Meet Helly

Helly Lee is a leadership coach, organizational consultant, and a strategist with over 20 years of experience working with mission-driven organizations toward more equitable policies and practices. She brings a deep commitment to creating spaces and opportunities for community-driven learning and impact.

Helly supports leaders, teams, and organizations to achieve big dreams and goals through practices that center equity and community impact. She is informed by a career that spans national and local social change efforts across public and private institutions. As a director on the consulting team at Frontline Solutions, a Black-led and owned consulting firm that helps organizations plan, innovate, learn, and transform, she works with non-profit and philanthropic organizations to strategize, implement, and evaluate the impact of their work. Prior to consulting, she has done stints in state government at the Minnesota Department of Human Services as their director of community engagement, and was appointed by President Obama as an advisor to the White House Initiative on Asian Americans and Pacific Islanders in 2016. Helly’s first dive deep into social and systems change was as a staff assistant on Capitol Hill, and then with national advocacy organizations, Hmong National Development (HND), and the Southeast Asia Resource Action Center (SEARAC), where she led a cross-country policy team for six years as their director of policy. Helly was also a senior policy analyst for the Center for Law and Social Policy (CLASP), where she focused on food assistance, low-income tax credits, and workforce development policies, and honed in on how these policies specifically impact immigrant communities.

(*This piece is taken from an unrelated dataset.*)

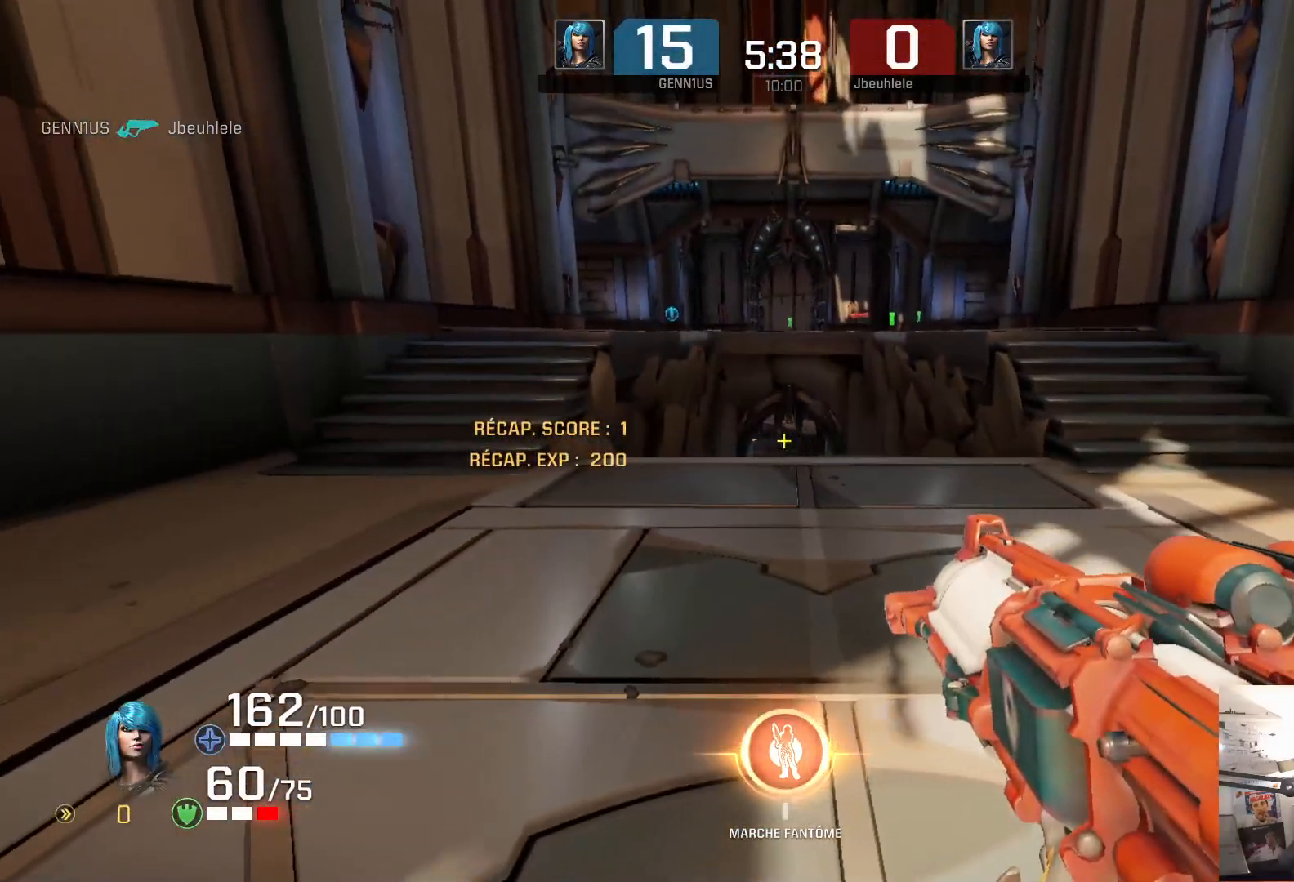
{"buttons": [], "left_stick": "down", "right_stick": "center", "events": [[133, "left_stick", "right"], [267, "left_stick", "center"], [483, "left_stick", "down"]]}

As a Hmong woman from a refugee family and community, she has spent her life navigating systems for families, creating opportunities for access, and working toward more equitable policies, practices, and organizations. Away from client engagements, and her computer screen, Helly’s toughest roles are being a mother to two young Hmong boys who are eager to hold her accountable to living out their ancestors’ wildest dreams with deep joy, and being the eldest daughter of an aging mother who lives down the street from her (lots to unpack there!).

Highlights

Community Research

Interviewed community leaders to gather insights and experiences to inform funding, policies, and programs.

Sample: Revealing the Asian American Pacific Islander Boys and Men of Color Field — Living in the Intersections & Invisibility of Race and Gender (SEARAC)

Strategic Planning

Developed strategic plans for national non-profit and philanthropic organizations, engaging with board of directors, staff, community leaders, and grantees.

National Leadership Fellowships

Designed and implemented national fellowship programs for leaders who work to advance social justice. These fellowships focused on leadership learning, well-being, and relationship-building.

Grantmaking

Developed national grantmaking efforts. One example is the Elevate Initiative, which focuses on funding emerging and established community organizations working to advance economic mobility. This initiative includes creating a grantee-informed community of practice, designing and coordinating annual convenings with past and present grantees, and developing partnerships for sustainability.